++++ Extracted data ++++

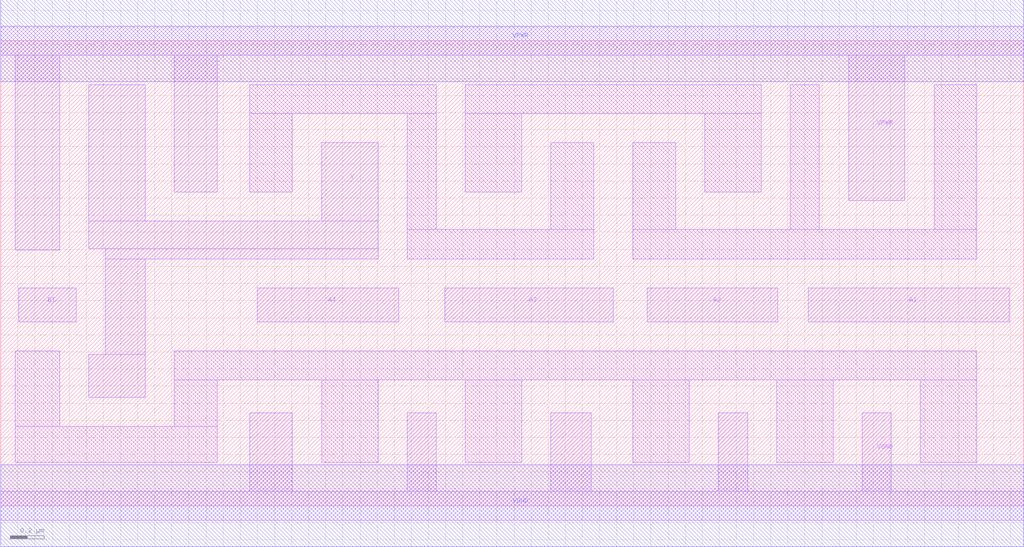
<source format=lef>
# Copyright 2020 The SkyWater PDK Authors
#
# Licensed under the Apache License, Version 2.0 (the "License");
# you may not use this file except in compliance with the License.
# You may obtain a copy of the License at
#
#     https://www.apache.org/licenses/LICENSE-2.0
#
# Unless required by applicable law or agreed to in writing, software
# distributed under the License is distributed on an "AS IS" BASIS,
# WITHOUT WARRANTIES OR CONDITIONS OF ANY KIND, either express or implied.
# See the License for the specific language governing permissions and
# limitations under the License.
#
# SPDX-License-Identifier: Apache-2.0

VERSION 5.5 ;
NAMESCASESENSITIVE ON ;
BUSBITCHARS "[]" ;
DIVIDERCHAR "/" ;
MACRO sky130_fd_sc_hd__o41ai_2
  CLASS CORE ;
  SOURCE USER ;
  ORIGIN  0.000000  0.000000 ;
  SIZE  5.980000 BY  2.720000 ;
  SYMMETRY X Y R90 ;
  SITE unithd ;
  PIN A1
    ANTENNAGATEAREA  0.495000 ;
    DIRECTION INPUT ;
    USE SIGNAL ;
    PORT
      LAYER li1 ;
        RECT 4.720000 1.075000 5.895000 1.275000 ;
    END
  END A1
  PIN A2
    ANTENNAGATEAREA  0.495000 ;
    DIRECTION INPUT ;
    USE SIGNAL ;
    PORT
      LAYER li1 ;
        RECT 3.780000 1.075000 4.540000 1.275000 ;
    END
  END A2
  PIN A3
    ANTENNAGATEAREA  0.495000 ;
    DIRECTION INPUT ;
    USE SIGNAL ;
    PORT
      LAYER li1 ;
        RECT 2.595000 1.075000 3.580000 1.275000 ;
    END
  END A3
  PIN A4
    ANTENNAGATEAREA  0.495000 ;
    DIRECTION INPUT ;
    USE SIGNAL ;
    PORT
      LAYER li1 ;
        RECT 1.500000 1.075000 2.325000 1.275000 ;
    END
  END A4
  PIN B1
    ANTENNAGATEAREA  0.495000 ;
    DIRECTION INPUT ;
    USE SIGNAL ;
    PORT
      LAYER li1 ;
        RECT 0.105000 1.075000 0.440000 1.275000 ;
    END
  END B1
  PIN Y
    ANTENNADIFFAREA  0.715500 ;
    DIRECTION OUTPUT ;
    USE SIGNAL ;
    PORT
      LAYER li1 ;
        RECT 0.515000 0.635000 0.845000 0.885000 ;
        RECT 0.515000 1.505000 2.205000 1.665000 ;
        RECT 0.515000 1.665000 0.845000 2.465000 ;
        RECT 0.610000 0.885000 0.845000 1.445000 ;
        RECT 0.610000 1.445000 2.205000 1.505000 ;
        RECT 1.875000 1.665000 2.205000 2.125000 ;
    END
  END Y
  PIN VGND
    DIRECTION INOUT ;
    SHAPE ABUTMENT ;
    USE GROUND ;
    PORT
      LAYER li1 ;
        RECT 0.000000 -0.085000 5.980000 0.085000 ;
        RECT 1.455000  0.085000 1.705000 0.545000 ;
        RECT 2.375000  0.085000 2.545000 0.545000 ;
        RECT 3.215000  0.085000 3.450000 0.545000 ;
        RECT 4.195000  0.085000 4.365000 0.545000 ;
        RECT 5.035000  0.085000 5.205000 0.545000 ;
    END
    PORT
      LAYER met1 ;
        RECT 0.000000 -0.240000 5.980000 0.240000 ;
    END
  END VGND
  PIN VPWR
    DIRECTION INOUT ;
    SHAPE ABUTMENT ;
    USE POWER ;
    PORT
      LAYER li1 ;
        RECT 0.000000 2.635000 5.980000 2.805000 ;
        RECT 0.085000 1.495000 0.345000 2.635000 ;
        RECT 1.015000 1.835000 1.265000 2.635000 ;
        RECT 4.955000 1.785000 5.285000 2.635000 ;
    END
    PORT
      LAYER met1 ;
        RECT 0.000000 2.480000 5.980000 2.960000 ;
    END
  END VPWR
  OBS
    LAYER li1 ;
      RECT 0.085000 0.255000 1.265000 0.465000 ;
      RECT 0.085000 0.465000 0.345000 0.905000 ;
      RECT 1.015000 0.465000 1.265000 0.735000 ;
      RECT 1.015000 0.735000 5.705000 0.905000 ;
      RECT 1.455000 1.835000 1.705000 2.295000 ;
      RECT 1.455000 2.295000 2.545000 2.465000 ;
      RECT 1.875000 0.255000 2.205000 0.735000 ;
      RECT 2.375000 1.445000 3.465000 1.615000 ;
      RECT 2.375000 1.615000 2.545000 2.295000 ;
      RECT 2.715000 0.255000 3.045000 0.735000 ;
      RECT 2.715000 1.835000 3.045000 2.295000 ;
      RECT 2.715000 2.295000 4.445000 2.465000 ;
      RECT 3.215000 1.615000 3.465000 2.125000 ;
      RECT 3.695000 0.255000 4.025000 0.735000 ;
      RECT 3.695000 1.445000 5.705000 1.615000 ;
      RECT 3.695000 1.615000 3.945000 2.125000 ;
      RECT 4.115000 1.835000 4.445000 2.295000 ;
      RECT 4.535000 0.255000 4.865000 0.735000 ;
      RECT 4.615000 1.615000 4.785000 2.465000 ;
      RECT 5.375000 0.255000 5.705000 0.735000 ;
      RECT 5.455000 1.615000 5.705000 2.465000 ;
  END
END sky130_fd_sc_hd__o41ai_2

</source>
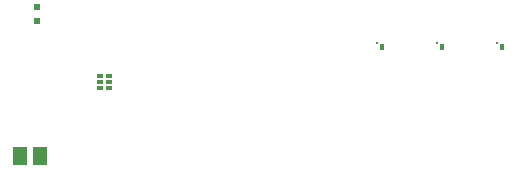
<source format=gbr>
G04 EAGLE Gerber RS-274X export*
G75*
%MOMM*%
%FSLAX34Y34*%
%LPD*%
%INSolderpaste Top*%
%IPPOS*%
%AMOC8*
5,1,8,0,0,1.08239X$1,22.5*%
G01*
%ADD10R,0.304800X0.152400*%
%ADD11R,0.406400X0.152400*%
%ADD12R,0.152400X0.152400*%
%ADD13R,1.300000X1.500000*%
%ADD14R,0.520000X0.300000*%
%ADD15R,0.490000X0.300000*%
%ADD16R,0.508000X0.609600*%


D10*
X558800Y221820D03*
D11*
X558800Y223520D03*
D10*
X558800Y225220D03*
D12*
X555200Y227120D03*
D13*
X218812Y131064D03*
X201812Y131064D03*
D10*
X508000Y221820D03*
D11*
X508000Y223520D03*
D10*
X508000Y225220D03*
D12*
X504400Y227120D03*
D10*
X609600Y221820D03*
D11*
X609600Y223520D03*
D10*
X609600Y225220D03*
D12*
X606000Y227120D03*
D14*
X269504Y198548D03*
D15*
X269554Y193548D03*
X269554Y188548D03*
X277054Y188548D03*
X277054Y193548D03*
X277054Y198548D03*
D16*
X215900Y245872D03*
X215900Y257048D03*
M02*

</source>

++++

= Exercise aim =
Exactly the lines from the one containing "RECT 0.000000 2.480000" through the last line of the data above should be output, both ends included, with every picture left out.

= Finished task =
        RECT 0.000000 2.480000 5.980000 2.960000 ;
    END
  END VPWR
  OBS
    LAYER li1 ;
      RECT 0.085000 0.255000 1.265000 0.465000 ;
      RECT 0.085000 0.465000 0.345000 0.905000 ;
      RECT 1.015000 0.465000 1.265000 0.735000 ;
      RECT 1.015000 0.735000 5.705000 0.905000 ;
      RECT 1.455000 1.835000 1.705000 2.295000 ;
      RECT 1.455000 2.295000 2.545000 2.465000 ;
      RECT 1.875000 0.255000 2.205000 0.735000 ;
      RECT 2.375000 1.445000 3.465000 1.615000 ;
      RECT 2.375000 1.615000 2.545000 2.295000 ;
      RECT 2.715000 0.255000 3.045000 0.735000 ;
      RECT 2.715000 1.835000 3.045000 2.295000 ;
      RECT 2.715000 2.295000 4.445000 2.465000 ;
      RECT 3.215000 1.615000 3.465000 2.125000 ;
      RECT 3.695000 0.255000 4.025000 0.735000 ;
      RECT 3.695000 1.445000 5.705000 1.615000 ;
      RECT 3.695000 1.615000 3.945000 2.125000 ;
      RECT 4.115000 1.835000 4.445000 2.295000 ;
      RECT 4.535000 0.255000 4.865000 0.735000 ;
      RECT 4.615000 1.615000 4.785000 2.465000 ;
      RECT 5.375000 0.255000 5.705000 0.735000 ;
      RECT 5.455000 1.615000 5.705000 2.465000 ;
  END
END sky130_fd_sc_hd__o41ai_2

</source>
<source format=gbr>
G04 EAGLE Gerber RS-274X export*
G75*
%MOMM*%
%FSLAX34Y34*%
%LPD*%
%INSolderpaste Top*%
%IPPOS*%
%AMOC8*
5,1,8,0,0,1.08239X$1,22.5*%
G01*
%ADD10R,0.304800X0.152400*%
%ADD11R,0.406400X0.152400*%
%ADD12R,0.152400X0.152400*%
%ADD13R,1.300000X1.500000*%
%ADD14R,0.520000X0.300000*%
%ADD15R,0.490000X0.300000*%
%ADD16R,0.508000X0.609600*%


D10*
X558800Y221820D03*
D11*
X558800Y223520D03*
D10*
X558800Y225220D03*
D12*
X555200Y227120D03*
D13*
X218812Y131064D03*
X201812Y131064D03*
D10*
X508000Y221820D03*
D11*
X508000Y223520D03*
D10*
X508000Y225220D03*
D12*
X504400Y227120D03*
D10*
X609600Y221820D03*
D11*
X609600Y223520D03*
D10*
X609600Y225220D03*
D12*
X606000Y227120D03*
D14*
X269504Y198548D03*
D15*
X269554Y193548D03*
X269554Y188548D03*
X277054Y188548D03*
X277054Y193548D03*
X277054Y198548D03*
D16*
X215900Y245872D03*
X215900Y257048D03*
M02*

</source>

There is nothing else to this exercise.